_Data to process_
⁂

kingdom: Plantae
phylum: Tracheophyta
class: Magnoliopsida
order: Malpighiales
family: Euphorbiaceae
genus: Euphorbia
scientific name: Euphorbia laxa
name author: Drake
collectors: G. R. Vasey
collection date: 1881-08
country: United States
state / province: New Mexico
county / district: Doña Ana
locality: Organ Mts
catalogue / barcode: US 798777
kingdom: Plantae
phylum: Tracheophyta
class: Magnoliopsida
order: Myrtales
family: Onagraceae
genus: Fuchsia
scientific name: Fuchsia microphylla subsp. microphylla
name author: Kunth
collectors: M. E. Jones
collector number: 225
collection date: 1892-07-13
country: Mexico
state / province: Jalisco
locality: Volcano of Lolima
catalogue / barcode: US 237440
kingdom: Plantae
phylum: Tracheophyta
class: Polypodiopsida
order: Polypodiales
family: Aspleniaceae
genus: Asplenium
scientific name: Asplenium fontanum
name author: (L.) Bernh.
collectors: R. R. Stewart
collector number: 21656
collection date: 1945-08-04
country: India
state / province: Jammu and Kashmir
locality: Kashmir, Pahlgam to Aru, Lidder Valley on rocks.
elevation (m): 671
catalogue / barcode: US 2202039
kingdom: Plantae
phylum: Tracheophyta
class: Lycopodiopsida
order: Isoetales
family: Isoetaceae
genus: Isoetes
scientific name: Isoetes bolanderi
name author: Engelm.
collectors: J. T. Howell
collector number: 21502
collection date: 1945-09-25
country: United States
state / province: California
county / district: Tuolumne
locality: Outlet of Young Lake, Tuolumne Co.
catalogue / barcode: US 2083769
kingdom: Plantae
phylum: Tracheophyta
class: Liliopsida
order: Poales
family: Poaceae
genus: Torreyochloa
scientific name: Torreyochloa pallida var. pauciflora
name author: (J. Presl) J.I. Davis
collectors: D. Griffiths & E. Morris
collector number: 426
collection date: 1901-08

⁂

_Given task_
Starting at the line in the data above that contains "genus: Isoetes" and stopping after the line that contains "county / district: Tuolumne", lay out those lines as a JSON list of strings with one string per line, leaving out any blank lines.

_Output of the task_
[
  "genus: Isoetes",
  "scientific name: Isoetes bolanderi",
  "name author: Engelm.",
  "collectors: J. T. Howell",
  "collector number: 21502",
  "collection date: 1945-09-25",
  "country: United States",
  "state / province: California",
  "county / district: Tuolumne"
]